Some Clinical Points about MINOCA:

Because all emergency providers will periodically encounter MINOCA (ie, the 5-15% estimated incidence of MINOCA that I cited above in patients initially diagnosed as having a STEMI or NSTEMI) — I've added Figure-2, which summarizes the more common entities associated with MINOCA.

• An all-too-common misconception is that the absence of obstructive coronary disease on cardiac catheterization rules out acute coronary occlusion as the cause of the patient's acute event. This is not the case.
• To paraphrase Dr. Smith's comments in the May 19, 2020 post: — Non-obstructive coronary disease does not necessarily imply no plaque rupture with thrombus. This is because non-obstructive plaques can fissure, thrombose, totally (or near totally) occlude, have autolysis (spontaneous lysis of thrombus with reperfusion) — yet have less than 50% obstruction at angiography. These plaques will often not be recognized as "culprits", because no fissuring or ulcertaion is seen. As a result — determination of plaque disruption in such patients can only be diagnosed by use of intracoronary imaging — with either higher-resolution OCT (Optical Coherence Tomography) or IVUS (Intra-Vascular Ultra-Sound).
• 
  
• Bottom Line: Despite lack of obstructive coronary disease on cardiac catheterization — the most common cause of MINOCA is probably still an acute OMI that spontaneously reperfused, and was no longer evident by the time cath was performed.

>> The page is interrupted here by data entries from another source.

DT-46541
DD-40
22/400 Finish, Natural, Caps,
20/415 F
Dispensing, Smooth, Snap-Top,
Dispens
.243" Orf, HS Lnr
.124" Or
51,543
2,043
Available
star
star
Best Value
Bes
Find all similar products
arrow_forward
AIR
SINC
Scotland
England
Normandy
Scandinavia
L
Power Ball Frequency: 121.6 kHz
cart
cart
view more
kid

Additional Points about MINOCA:

I found it surprising to learn that the initial description of acute MI despite normal coronary vessels is not a new concept — having been first described ~80 years ago (with eventual adoption of the term, "MINOCA" in 2013).

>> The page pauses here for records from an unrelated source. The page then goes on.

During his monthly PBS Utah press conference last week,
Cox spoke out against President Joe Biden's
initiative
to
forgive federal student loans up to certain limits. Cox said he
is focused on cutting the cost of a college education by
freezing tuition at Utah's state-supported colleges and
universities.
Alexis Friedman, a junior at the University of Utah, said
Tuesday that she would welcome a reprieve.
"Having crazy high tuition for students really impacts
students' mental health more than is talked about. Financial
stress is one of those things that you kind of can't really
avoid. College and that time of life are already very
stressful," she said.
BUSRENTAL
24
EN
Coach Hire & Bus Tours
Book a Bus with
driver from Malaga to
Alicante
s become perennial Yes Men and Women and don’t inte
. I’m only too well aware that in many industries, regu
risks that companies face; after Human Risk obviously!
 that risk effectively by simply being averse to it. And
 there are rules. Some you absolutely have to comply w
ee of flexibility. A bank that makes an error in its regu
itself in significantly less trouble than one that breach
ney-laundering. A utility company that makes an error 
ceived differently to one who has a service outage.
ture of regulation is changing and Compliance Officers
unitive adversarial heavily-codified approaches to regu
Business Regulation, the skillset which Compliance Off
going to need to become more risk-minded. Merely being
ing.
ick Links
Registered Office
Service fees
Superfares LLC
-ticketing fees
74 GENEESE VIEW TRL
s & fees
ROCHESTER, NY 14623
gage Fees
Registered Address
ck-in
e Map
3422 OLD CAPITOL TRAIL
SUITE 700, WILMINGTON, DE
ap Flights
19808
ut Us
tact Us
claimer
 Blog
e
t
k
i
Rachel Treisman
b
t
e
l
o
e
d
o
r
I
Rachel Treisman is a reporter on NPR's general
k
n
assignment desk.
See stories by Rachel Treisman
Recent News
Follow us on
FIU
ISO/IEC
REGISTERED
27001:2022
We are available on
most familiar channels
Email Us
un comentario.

• The 3 most common causes of ACS (Acute Coronary Syndrome) without coronary disease are: i) Myocarditis (up to 1/3 of these patients); ii) Takotsubo cardiomyopathy; and, iii) MINOCA.
• There is a trend toward these patients being younger — with a greater relative percentage of women — and fewer traditional cardiac risk factors.
• Longterm prognosis of patients with MINOCA clearly depends on the underlying etiology — but it's important to appreciate that this entity is not benign, with similar mortality as for patients with obstructive coronary disease following their infarction.
• 
  
• Cardiac MRI — provides an answer to the etiology of patients with MINOCA in more than 2/3 of cases. 
• Cardiac MRI successfully identifies ~80% of patients with acute myocarditis by picking up evidence of inflammation — with the distinct advantage of being noninvasive compared to endomyocardial biopsy.
• Use of LGE (Late Gadolinium Enhancement) — is routinely recommended with cardiac MRI to increase diagnostic yield, as a means to identify fibrosis and other abnormalities in cardiac tissues.
• Cardiac MRI (especially with the addition of LGE) provides insight to longterm prognosis of patients with MINOCA.

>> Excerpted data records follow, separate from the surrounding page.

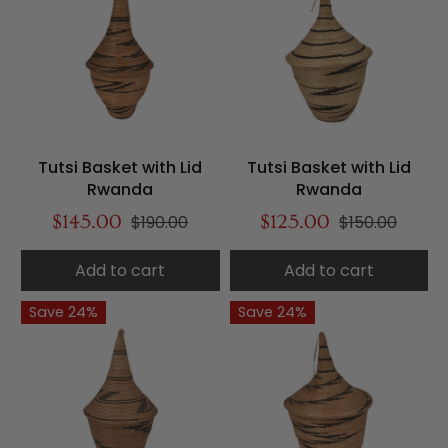
Tutsi Basket with Lid
Tutsi Basket with Lid
Rwanda
Rwanda
$145.00
$190.00
$125.00
$150.00
Add to cart
Add to cart
Save 24%
Save 24%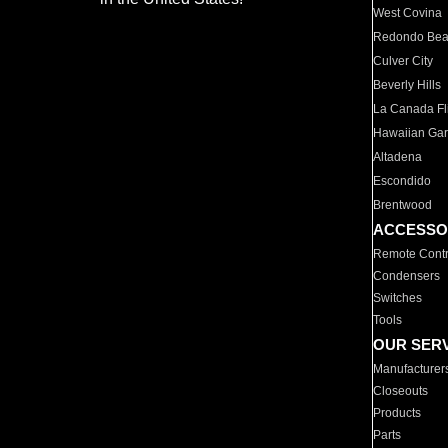
West Covina
Redondo Be
Culver City
Beverly Hills
La Canada Fli
Hawaiian Ga
Altadena
Escondido
Brentwood
ACCESSO
Remote Contr
Condensers
Switches
Tools
OUR SER
Manufacturer
Closeouts
Products
Parts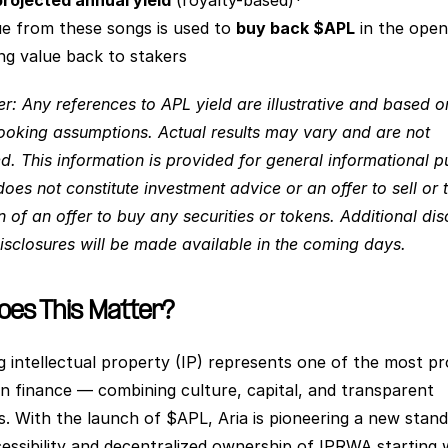
rojected annual yield
 (royalty-based)*
e from these songs is used to 
buy back $APL
 in the open
ng value back to stakers
r: Any references to APL yield are illustrative and based on
ooking assumptions. Actual results may vary and are not 
d. This information is provided for general informational p
oes not constitute investment advice or an offer to sell or t
on of an offer to buy any securities or tokens. Additional dis
disclosures will be made available in the coming days.
es This Matter?
g intellectual property (IP) represents one of the most pr
 in finance — combining culture, capital, and transparent 
. With the launch of $APL, Aria is pioneering a new standa
cessibility and decentralized ownership of IPRWA starting w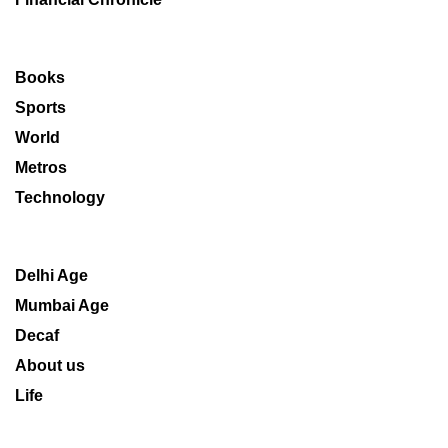
Books
Sports
World
Metros
Technology
Delhi Age
Mumbai Age
Decaf
About us
Life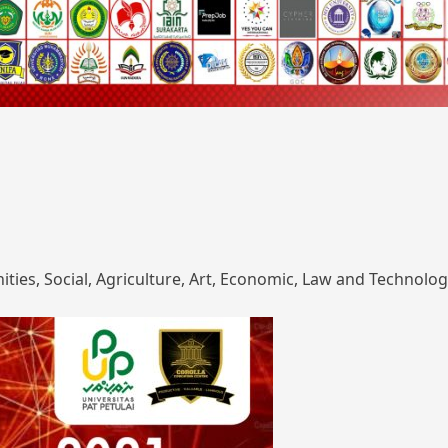
ies, Social, Agriculture, Art, Economic, Law and Technolog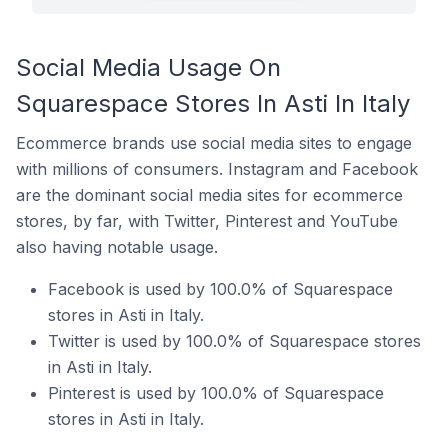
Social Media Usage On
Squarespace Stores In Asti In Italy
Ecommerce brands use social media sites to engage
with millions of consumers. Instagram and Facebook
are the dominant social media sites for ecommerce
stores, by far, with Twitter, Pinterest and YouTube
also having notable usage.
Facebook is used by 100.0% of Squarespace
stores in Asti in Italy.
Twitter is used by 100.0% of Squarespace stores
in Asti in Italy.
Pinterest is used by 100.0% of Squarespace
stores in Asti in Italy.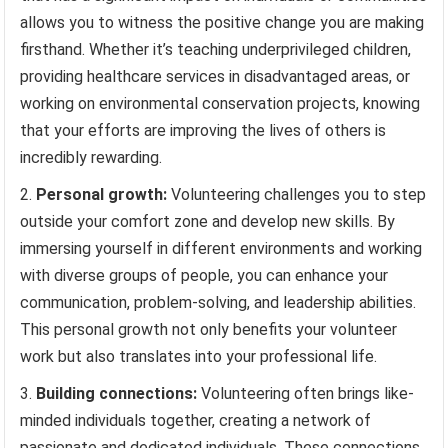
allows you to witness the positive change you are making
firsthand. Whether it’s teaching underprivileged children,
providing healthcare services in disadvantaged areas, or
working on environmental conservation projects, knowing
that your efforts are improving the lives of others is
incredibly rewarding.
Personal growth:
Volunteering challenges you to step
outside your comfort zone and develop new skills. By
immersing yourself in different environments and working
with diverse groups of people, you can enhance your
communication, problem-solving, and leadership abilities.
This personal growth not only benefits your volunteer
work but also translates into your professional life.
Building connections:
Volunteering often brings like-
minded individuals together, creating a network of
passionate and dedicated individuals. These connections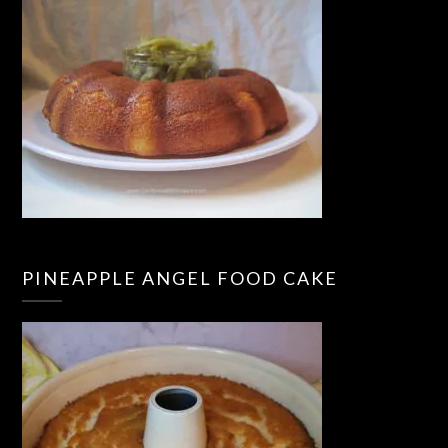
PINEAPPLE ANGEL FOOD CAKE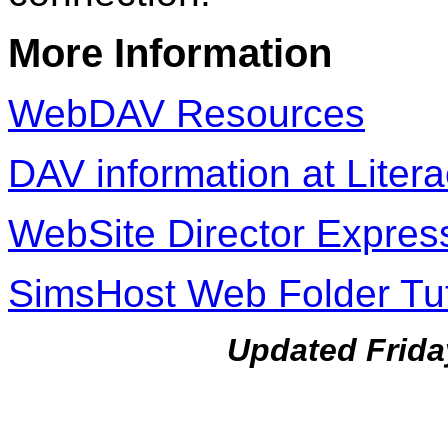
More Information
WebDAV Resources
DAV information at Liter
WebSite Director Expres
SimsHost Web Folder Tut
Updated Frida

Figure-2: Classification of Underlying Diagnoses in Patients with MINOCA (Adapted from Table-1 in Sykes et al: Interventional Cardiology Review: 16:e10, 2021). NOTE: As per Sykes et al — The entities listed under "Other Etiology" may be diagnosed following further investigation and should be considered separately (because they are typically associated with myocardial injury but not considered an MI by the 4th universal definition of MI). This is an important indication for cardiac MRI in patients suspected of MINOCA.